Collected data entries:
# # # # # # #

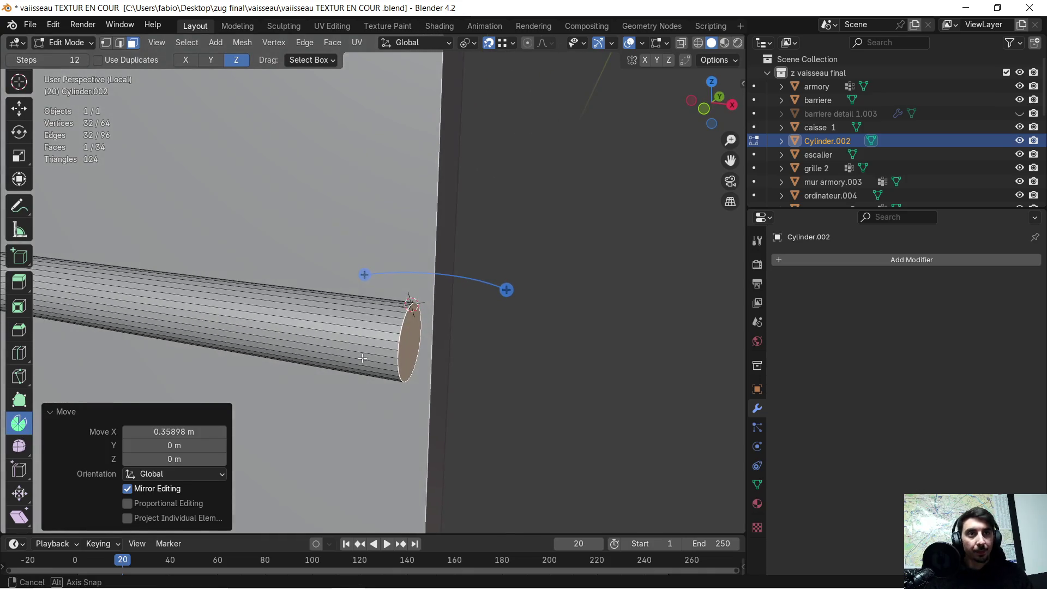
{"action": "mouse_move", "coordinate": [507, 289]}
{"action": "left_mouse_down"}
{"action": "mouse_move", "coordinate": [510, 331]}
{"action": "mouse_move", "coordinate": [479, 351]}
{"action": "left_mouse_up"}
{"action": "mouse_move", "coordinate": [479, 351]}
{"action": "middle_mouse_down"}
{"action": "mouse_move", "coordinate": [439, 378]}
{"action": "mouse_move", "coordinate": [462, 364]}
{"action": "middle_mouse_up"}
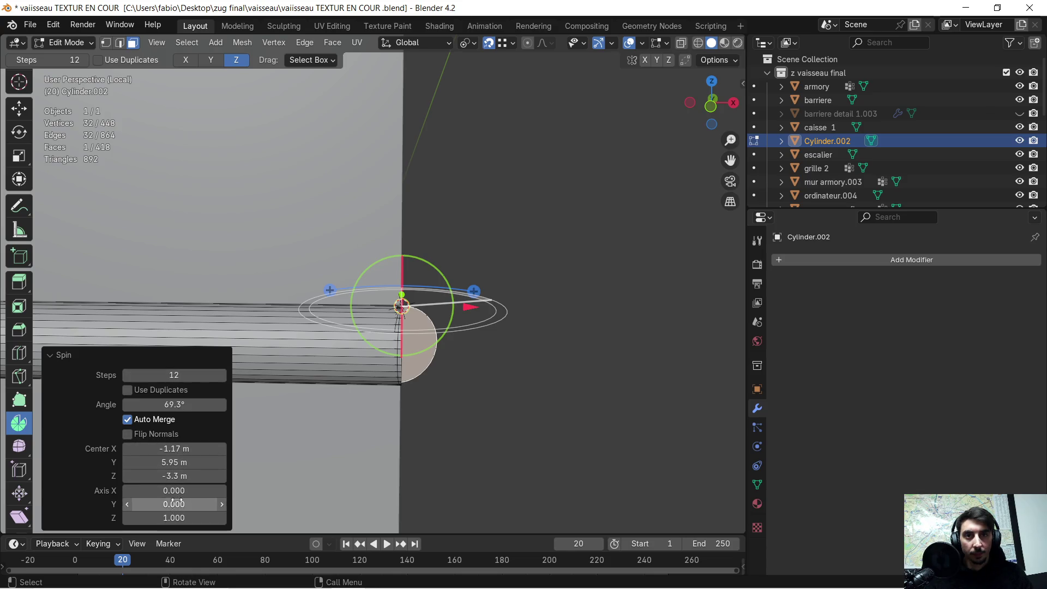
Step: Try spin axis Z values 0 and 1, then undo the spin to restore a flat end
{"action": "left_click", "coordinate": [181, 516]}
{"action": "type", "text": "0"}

# # # # # # #

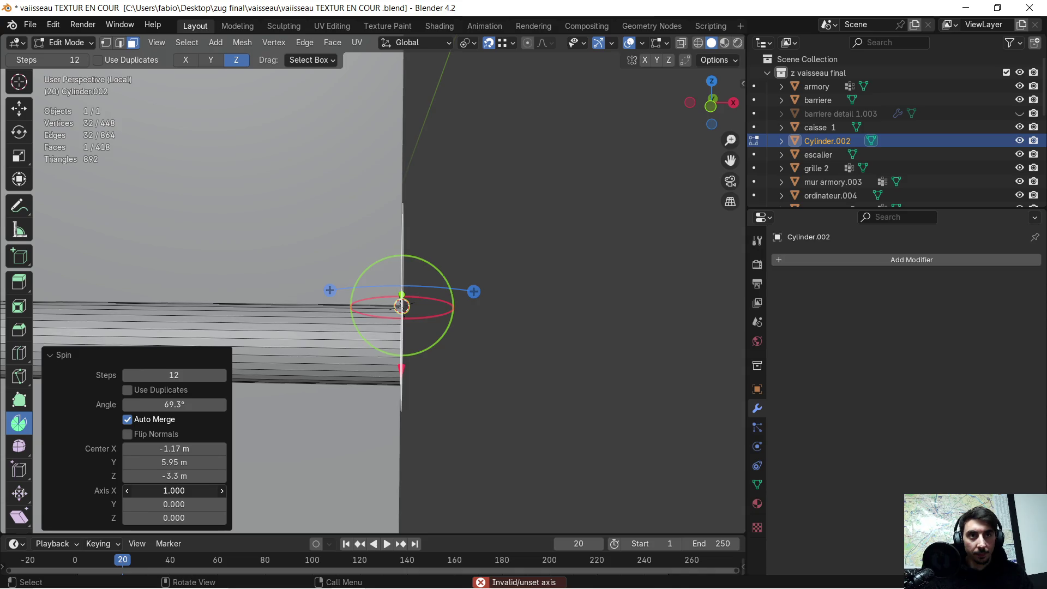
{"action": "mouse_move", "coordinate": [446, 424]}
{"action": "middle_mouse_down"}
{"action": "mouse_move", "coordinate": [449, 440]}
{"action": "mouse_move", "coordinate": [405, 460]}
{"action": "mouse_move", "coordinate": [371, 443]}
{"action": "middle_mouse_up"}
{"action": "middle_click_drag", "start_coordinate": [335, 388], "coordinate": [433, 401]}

# # # # # # #

What the task asks = Copy out each line of the data where the string "coordinate" appears.

Answer below =
{"action": "mouse_move", "coordinate": [507, 289]}
{"action": "mouse_move", "coordinate": [510, 331]}
{"action": "mouse_move", "coordinate": [479, 351]}
{"action": "mouse_move", "coordinate": [479, 351]}
{"action": "mouse_move", "coordinate": [439, 378]}
{"action": "mouse_move", "coordinate": [462, 364]}
{"action": "left_click", "coordinate": [181, 516]}
{"action": "mouse_move", "coordinate": [446, 424]}
{"action": "mouse_move", "coordinate": [449, 440]}
{"action": "mouse_move", "coordinate": [405, 460]}
{"action": "mouse_move", "coordinate": [371, 443]}
{"action": "middle_click_drag", "start_coordinate": [335, 388], "coordinate": [433, 401]}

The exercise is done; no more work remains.